Selain itu, Sarafino (2008) juga mengungkapkan bahwa seseorang dengan dukungan sosial rendah atau menerima dukungan tidak sesuai yang dibutuhkan maka dapat berdampak pada ketidakberkurangnya tekanan atau stres yang dialami seseorang. Menurut Matterson dan Ivancevich (dalam Priansa dan Suwatno, 2011) seseorang yang tidak mendapatkan dukungan sosial yang memadai dalam menjalankan pekerjaan dengan beban kerja berlebihan dapat menimbulkan stres kerja. Robbins dan Judge (2008) juga menyatakan bahwa tidak adanya dukungan dari kolega serta buruknya hubungan antar pribadi dapat menyebabkan stres dalam bekerja. Terutama pada individu yang memerlukan kebutuhan sosial yang tinggi.

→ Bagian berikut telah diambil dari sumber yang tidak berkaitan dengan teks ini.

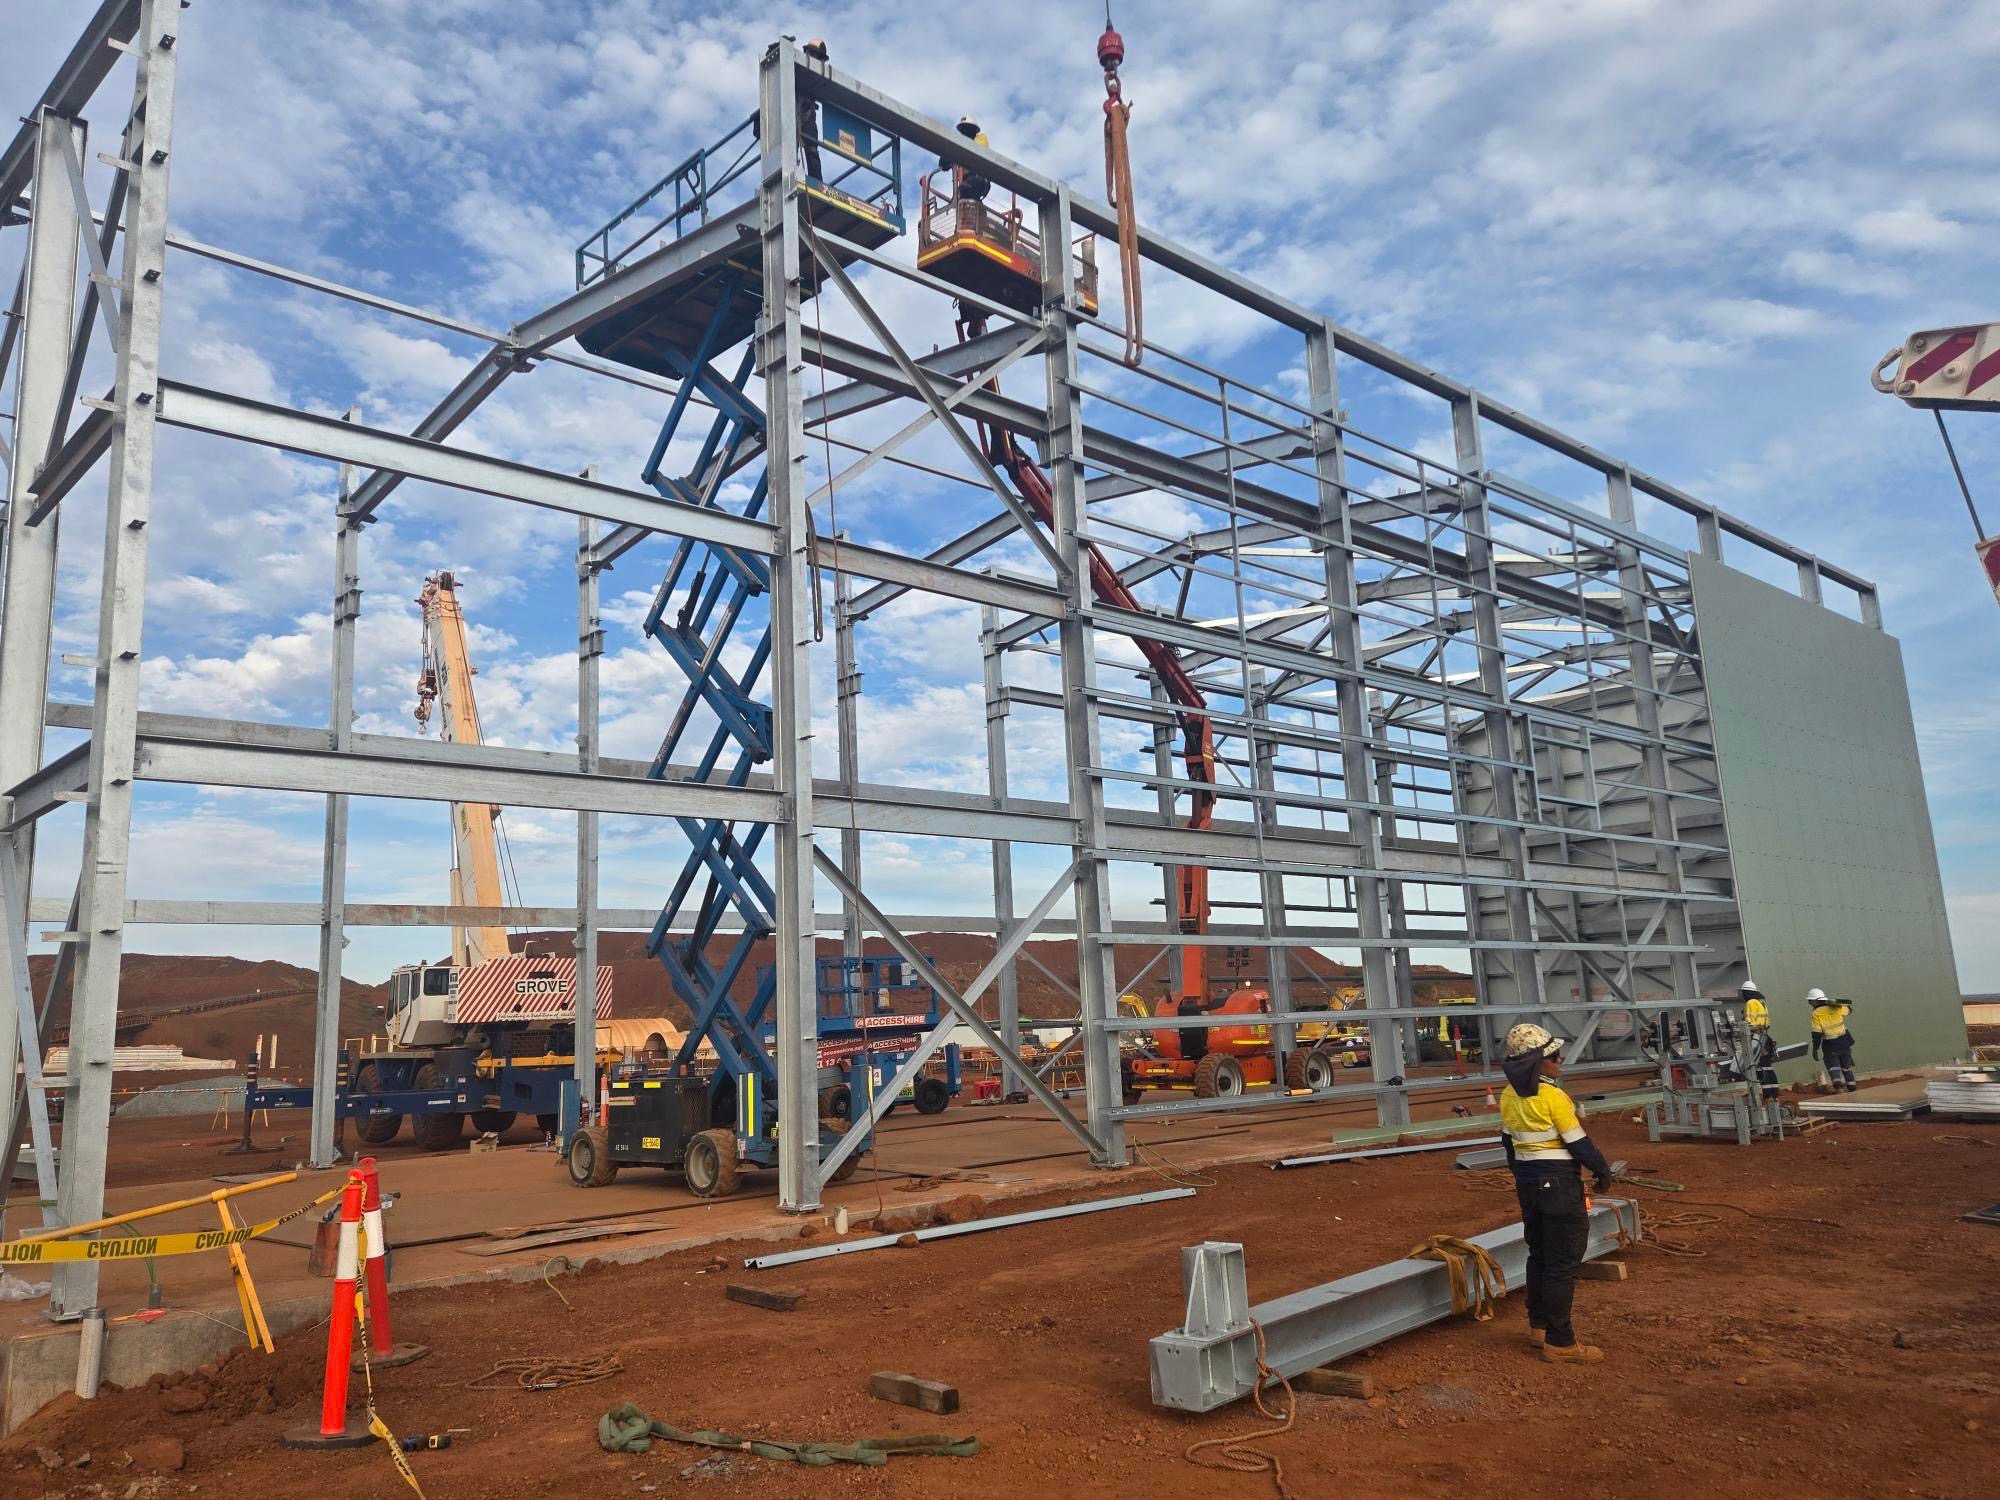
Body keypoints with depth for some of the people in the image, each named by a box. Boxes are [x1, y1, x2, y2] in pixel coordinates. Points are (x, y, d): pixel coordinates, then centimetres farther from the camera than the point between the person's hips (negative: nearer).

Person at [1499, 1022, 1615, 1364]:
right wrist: (1603, 1171, 4)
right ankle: (1559, 1342, 2)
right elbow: (1579, 1143, -12)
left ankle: (1539, 1325, 30)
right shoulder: (1553, 1097, -19)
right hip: (1560, 1184, -8)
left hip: (1528, 1184, 8)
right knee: (1562, 1263, -2)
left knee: (1539, 1254, 19)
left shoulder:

Berdasarkan penelitian sebelumnya, hasil wawancara preliminary dan media massa, maka penelitian mengenai hubungan antara dukungan sosial dan stres kerja pada anggota Satsabhara Polisi di Polres Klaten ini penting dan mendesak untuk dilakukan. Hal tersebut dikarenakan adanya masalah mengenai stres kerja pada anggota Satsabhara Polisi di Polres

Klaten yang ditandai dengan munculnya gejala perilaku, fisik dan psikologis. Hal tersebut diduga muncul dikarenakan minimnya dukungan sosial yang diterima pada anggota Satsabhara Polisi di Polres Klaten. Selain itu, penelitian ini juga dilandaskan pada hasil penelitian terdahulu yang menyatakan bahwa dukungan sosial (variabel independen) menjadi salah satu penentu dari kondisi stres kerja (variabel dependen). Pada penelitian sebelumnya yang dilakukan berfokus pada karyawan, perawat, anak buah kapal dan polisi secara umum. Maka dengan itu, penelitian ini juga penting untuk dilakukan pada konteks anggota Satsabhara Polisi di Polres Klaten. Hal tersebut dilandaskan dengan minimnya penelitian yang berfokus pada anggota Satsabhara Polisi di Polres Klaten mengenai hubungan dukungan sosial dan stres kerja. Maka dengan itu, perlu dilakukan penelitian lebih lanjut mengenai hubungan antara dukungan sosial dan stres kerja pada anggota kepolisian khususnya anggota Satsabhara Polisi di Polres Klaten.